You loaded it, you might as well read it

August 21, 2002

The spam abyss stares back

Everyone hates spam (unsolicited bulk e-mail, not the canned meat product), but we must not become so zealous in our fight that we attack the innocent. This time, Ed Felten has been unfairly blacklisted. Unlike John Gilmore, who had been operating an open relay, Mr Felten got blacklisted simply because someone else recommended his site on a mailing list and a third person erroneously reported it as spam.

The sad thing is not that the mail was incorrectly reported as spam (although that is sad), but that SpamCop refused to correct their incorrect listing.

Everybody involved (me, my ISP, the person who filed the complaint, and the author of the message) agreed that the report was an error, and we all told this to SpamCop. Naturally, SpamCop failed to respond and continued to block the site.

This, unfortunately, undermines the legitimacy of the blacklists themselves. As Mr Felten points out, there are many ways to take advantage of SpamCop’s lack of discrimination and get someone listed incorrectly. As I see it, though, it’s even worse. If I were an unethical spammer (that is, a spammer), I’d be busy sending in tons of false reports to SpamCop—not to get the particular sites blocked, but to destroy the credibility of SpamCop. If enough high-powered, non-spam sites get blocked people will stop using it. (via Cory Doctorow) #

Loose parsing

Mark Pilgrim, noting the wide variation and often-invalid markup seen in RSS feeds, puts together an “ultra-liberal RSS parser” designed to be able to interpret existing feeds. Joe Gregorio points out that if everyone can parse badly-formed feeds, then there is no incentive to fix them. Mr Pilgrim agrees, in principle, but points out that:

  1. This parser would be used in end-user products, and end-users will want it to work even if the feed is invalid
  2. No web browser would refuse to display badly-formed web pages, because virtually every web page has invalid HTML code

(Lost? RSS is a standard for representing the content of a site, particularly newly-added material. Unlike web pages, which are intended for human consumption, RSS feeds are intended for software, such as NetNewsWire.)

While I agree with Mr Pilgrim up to a point (users don’t want and shouldn’t need to know about valid/invalid markup), I can’t help but note that the it’s ability of web browsers to handle invalid HTML that accounts for the poor coding seen on the web.

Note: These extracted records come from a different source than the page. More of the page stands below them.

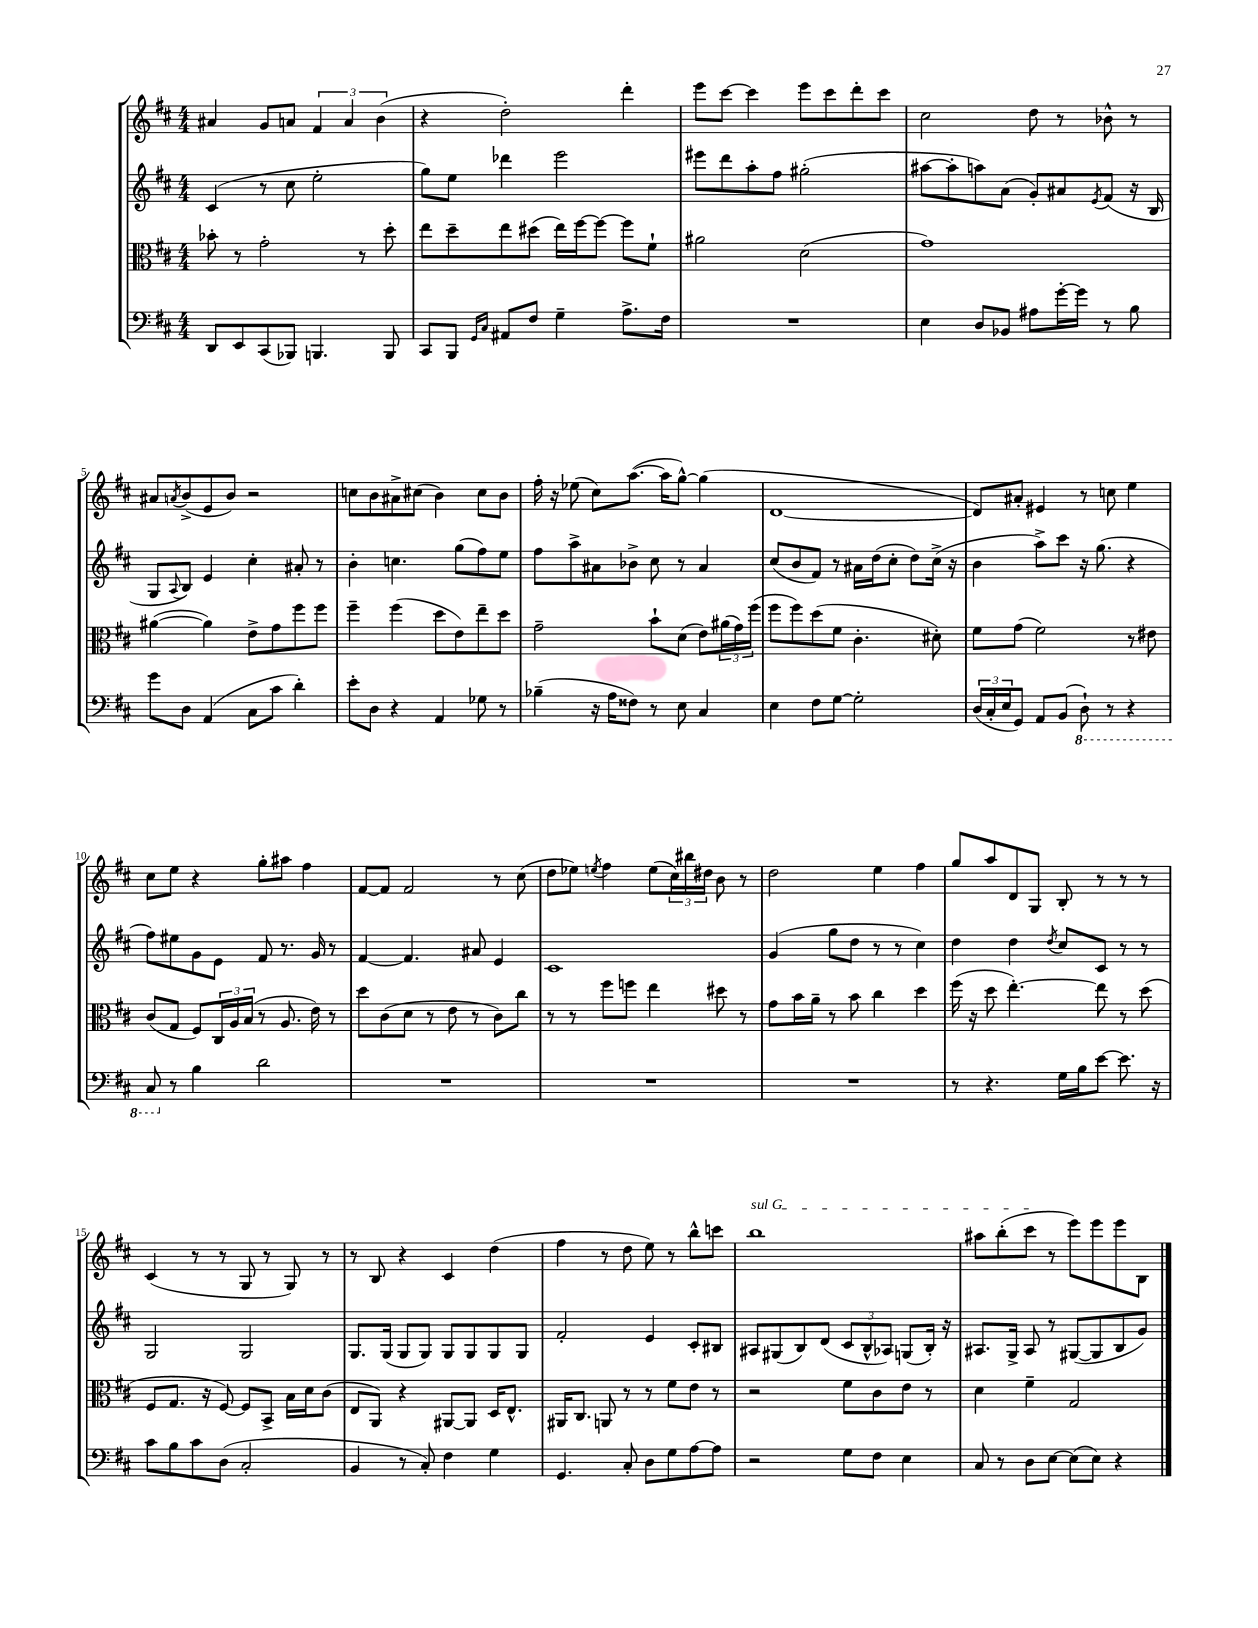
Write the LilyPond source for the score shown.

<<
\new StaffGroup <<
\new Staff = "s0" {
    \clef treble \key d \major \numericTimeSignature \time 4/4
    ais'4 g'8 a'8 \tuplet 3/2 { fis'4 a'4 b'4( } |
    r4 d''2-.) d'''4-. |
    e'''8 cis'''8~ cis'''4 e'''8 cis'''8 d'''8-. cis'''8 |
    cis''2 d''8 r8 bes'8-^ r8 |
    ais'8 \acciaccatura { a'8 } b'8->( e'8 b'8) r2 |
    c''8 b'8 ais'8-> cis''8( b'4) cis''8 b'8 |
    fis''16-. r16 ees''8( cis''8) a''8.~( a''16 g''8~-^) g''4( |
    d'1~ |
    d'8) ais'8-. eis'4 r8 c''8 e''4 |
    cis''8 e''8 r4 g''8-. ais''8 fis''4 |
    fis'8~ fis'8 fis'2 r8 cis''8( |
    d''8 ees''8) \acciaccatura { e''8 } fis''4 e''8( \tuplet 3/2 { cis''16) bis''16 dis''16 } b'8 r8 |
    d''2 e''4 fis''4 |
    g''8 a''8 d'8 g8 b8-. r8 r8 r8 |
    cis'4( r8 r8 g8 r8 g8) r8 |
    r8 b8 r4 cis'4 d''4( |
    fis''4 r8 d''8 e''8) r8 b''8-^ c'''8 |
    \once \override TextSpanner.bound-details.left.text = \markup { \italic "sul G" } b''1\startTextSpan |
    ais''8 b''8-.( cis'''8\stopTextSpan r8 e'''8) e'''8 e'''8 b8 \bar "|." |
}
\new Staff = "s1" {
    \clef treble \key d \major \numericTimeSignature \time 4/4
    cis'4( r8 cis''8 e''2-. |
    g''8) e''8 des'''4 e'''2 |
    eis'''8 d'''8 a''8-. fis''8 gis''2-.( |
    ais''8~ ais''8-. a''8) a'8( g'8-.) ais'8 \acciaccatura { e'8 } fis'8( r16 b16 |
    g8 \appoggiatura { a8 } b8) e'4 cis''4-. ais'8-. r8 |
    b'4-. c''4. g''8( fis''8) e''8 |
    fis''8 a''8-> ais'8 bes'8-> cis''8 r8 ais'4 |
    cis''8( b'8 fis'8) r8 ais'16 d''16( cis''8-. d''8) cis''16->( r16 |
    b'4 a''8->) cis'''8 r16 g''8.( r4 |
    fis''8) eis''8 g'8 e'8 fis'8 r8. g'16 r8 |
    fis'4~ fis'4. ais'8 e'4 |
    cis'1 |
    g'4( g''8 d''8 r8 r8 cis''4) |
    d''4 d''4 \acciaccatura { d''8 } cis''8 cis'8 r8 r8 |
    g2 g2 |
    g8. g16( g8 g8) g8 g8 g8 g8 |
    fis'2-. e'4 cis'8-. bis8 |
    ais8 gis8( b8) d'8( \tuplet 3/2 { cis'8 b8-^ aes8) } g8( b16-.) r16 |
    ais8. g16-> ais8 r8 gis8~( gis8 b8 g'8) \bar "|." |
}
\new Staff = "s2" {
    \clef alto \key d \major \numericTimeSignature \time 4/4
    bes'8-. r8 g'2-. r8 d''8-. |
    e''8 d''8-- e''8 dis''8( e''16) fis''16~ fis''8~ fis''8 fis'8-! |
    ais'2 d'2( |
    g'1) |
    ais'4~( ais'4) e'8-> g'8 fis''8 fis''8 |
    fis''4-- fis''4( d''8 e'8) e''8-- d''8 |
    g'2-- b'8-! d'8( e'8) \tuplet 3/2 { ais'16( g'16) fis''16( } |
    fis''8 fis''8) d''8( fis'8 cis'4.-. dis'8-.) |
    fis'8 g'8( fis'2) r8 eis'8 |
    cis'8( g8 fis8) \tuplet 3/2 { cis16 a16 b16( } r8 a8. e'16) r8 |
    d''8 cis'8( d'8 r8 e'8 r8 cis'8) cis''8 |
    r8 r8 fis''8 f''8 e''4 dis''8 r8 |
    g'8 b'16 a'16-- r8 b'8 cis''4 d''4 |
    fis''16( r16 d''8 e''4.~-.) e''8 r8 d''8( |
    fis8 g8. r16 fis8~) fis8 b,8-> b16 d'16 cis'8( |
    e8 a,8) r4 ais,8~ ais,8 d16 e8.-^ |
    ais,16 cis8. a,8 r8 r8 fis'8 e'8 r8 |
    r2 fis'8 cis'8 e'8 r8 |
    d'4 fis'4-- g2 \bar "|." |
}
\new Staff = "s3" {
    \clef bass \key d \major \numericTimeSignature \time 4/4
    d,8 e,8 cis,8( bes,,8) b,,4. b,,8 |
    cis,8 b,,8 \grace { g,16 cis16 } ais,8 fis8 g4-- a8.-> fis16 |
    R1 |
    e4 d8 bes,8 ais8 g'16~-. g'16 r8 b8 |
    g'8 d8 a,4( cis8 cis'8 d'4-.) |
    e'8-. d8 r4 a,4 ges8 r8 |
    bes4--( r16 a16 fisis8) r8 e8 cis4 |
    e4 fis8 g8~ g2-. |
    \tuplet 3/2 { d16( cis16-. e16 } g,8) a,8 b,8( \ottava #-1 d,8-!) r8 r4 |
    cis,8 \ottava #0 r8 b4 d'2 |
    R1 |
    R1 |
    R1 |
    r8 r4. g16 b16 e'8~ e'8. r16 |
    cis'8 b8 cis'8 d8( cis2-. |
    b,4 r8 cis8-.) fis4 g4 |
    g,4. cis8-. d8 g8 a8~ a8 |
    r2 g8 fis8 e4 |
    cis8 r8 d8 e8~ e8( e8) r4 \bar "|." |
}
>>
>>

Had browsers been less forgiving to start with, developers wouldn’t have fallen into bad habits.

In fact, it was the desire to avoid situations where most markup is invalid that lead to the rule in the XML specification which effectively forbids software from trying to interpret badly-formed XML. It was hoped that this all-or-nothing tactic would force developers to fix errors.

You might wonder why strict coding is important, if people can build parsers that can interpret invalid markup, but the reasons are pretty simple. First, it’s a lot harder to build a parser that can interpret invalid markup, and, second, there’s no guarantee that two different parsers will interpret the same invalid markup in the same way.

Mr Pilgrim also points out the lack of a good RSS validator. While I don’t have the resources or motivation to write one myself right now, I will note that any such validator should really be built in layers. First, you have to make sure the document is well-formed XML. If it isn’t, officially it cannot be further interpreted. Next, you need to make sure that the XML conforms to the RDF syntax. Lastly, you check whether the RDF graph contains the necessary classes and properties for a reasonable RSS channel. The last step has only a few definite rules, and then a bunch of heuristics, like whether certain common properties are in the right namespace or unrecognized names are used in known namespaces. #